(Problem to work on) Report each line of the records where "adulti" occurs.

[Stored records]
━━━

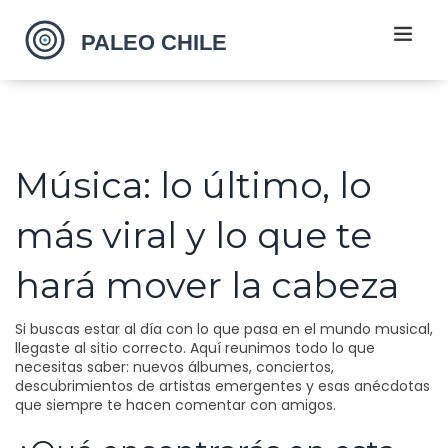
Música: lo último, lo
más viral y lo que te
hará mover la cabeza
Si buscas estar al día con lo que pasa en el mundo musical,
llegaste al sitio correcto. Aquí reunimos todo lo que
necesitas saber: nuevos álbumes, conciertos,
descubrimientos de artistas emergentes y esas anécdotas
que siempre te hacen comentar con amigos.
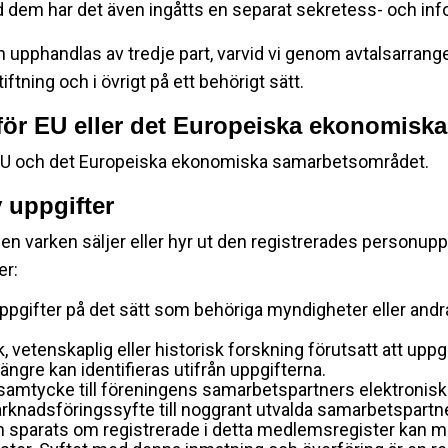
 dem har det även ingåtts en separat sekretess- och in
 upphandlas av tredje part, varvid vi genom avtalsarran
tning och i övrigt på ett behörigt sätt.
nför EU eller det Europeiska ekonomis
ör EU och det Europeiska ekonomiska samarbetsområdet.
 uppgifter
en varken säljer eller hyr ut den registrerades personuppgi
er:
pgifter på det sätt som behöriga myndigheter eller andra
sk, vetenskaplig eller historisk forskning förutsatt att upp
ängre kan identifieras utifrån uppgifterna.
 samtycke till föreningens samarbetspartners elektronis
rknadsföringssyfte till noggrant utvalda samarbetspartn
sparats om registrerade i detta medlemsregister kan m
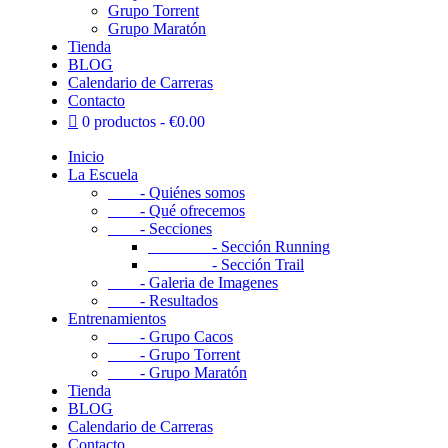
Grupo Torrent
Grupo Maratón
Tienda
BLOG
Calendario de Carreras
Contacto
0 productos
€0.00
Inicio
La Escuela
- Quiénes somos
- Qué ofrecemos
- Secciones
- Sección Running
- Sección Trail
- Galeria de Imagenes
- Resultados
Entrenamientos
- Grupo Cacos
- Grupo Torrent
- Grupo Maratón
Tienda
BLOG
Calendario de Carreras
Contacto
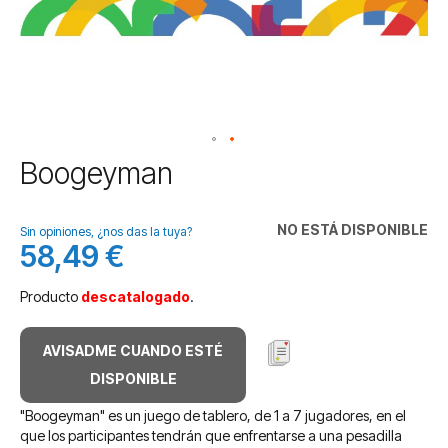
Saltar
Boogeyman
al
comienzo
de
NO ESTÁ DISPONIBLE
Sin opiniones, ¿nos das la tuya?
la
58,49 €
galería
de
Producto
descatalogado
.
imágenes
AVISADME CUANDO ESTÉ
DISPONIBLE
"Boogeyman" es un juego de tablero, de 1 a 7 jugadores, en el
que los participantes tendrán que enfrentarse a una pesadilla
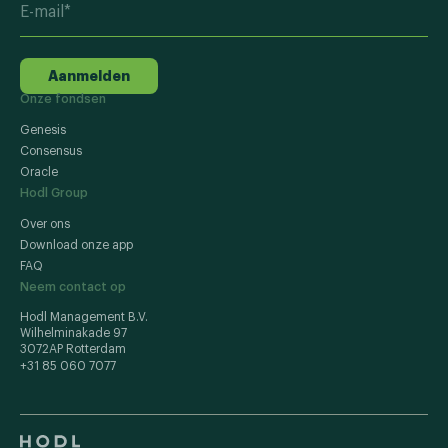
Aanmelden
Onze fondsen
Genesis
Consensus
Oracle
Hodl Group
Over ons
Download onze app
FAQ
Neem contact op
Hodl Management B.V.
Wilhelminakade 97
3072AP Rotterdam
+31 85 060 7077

━━━

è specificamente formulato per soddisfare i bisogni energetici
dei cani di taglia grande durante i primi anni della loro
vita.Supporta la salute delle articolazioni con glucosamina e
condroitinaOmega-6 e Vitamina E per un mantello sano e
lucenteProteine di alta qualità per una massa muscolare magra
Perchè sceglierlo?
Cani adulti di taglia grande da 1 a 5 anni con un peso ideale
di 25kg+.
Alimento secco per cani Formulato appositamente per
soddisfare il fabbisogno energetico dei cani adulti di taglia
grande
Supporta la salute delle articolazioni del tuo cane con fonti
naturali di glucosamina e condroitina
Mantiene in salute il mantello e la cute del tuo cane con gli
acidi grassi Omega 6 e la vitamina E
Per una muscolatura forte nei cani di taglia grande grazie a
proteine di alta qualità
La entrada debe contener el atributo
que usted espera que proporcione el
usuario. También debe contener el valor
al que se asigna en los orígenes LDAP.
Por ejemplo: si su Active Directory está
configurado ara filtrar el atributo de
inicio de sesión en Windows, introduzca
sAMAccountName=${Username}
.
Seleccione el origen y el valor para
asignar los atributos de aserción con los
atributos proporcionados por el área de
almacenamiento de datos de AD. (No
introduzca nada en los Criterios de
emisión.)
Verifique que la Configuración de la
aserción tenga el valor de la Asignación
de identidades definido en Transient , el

━━━

(Solution to the exercise)
Cani adulti di taglia grande da 1 a 5 anni con un peso ideale
soddisfare il fabbisogno energetico dei cani adulti di taglia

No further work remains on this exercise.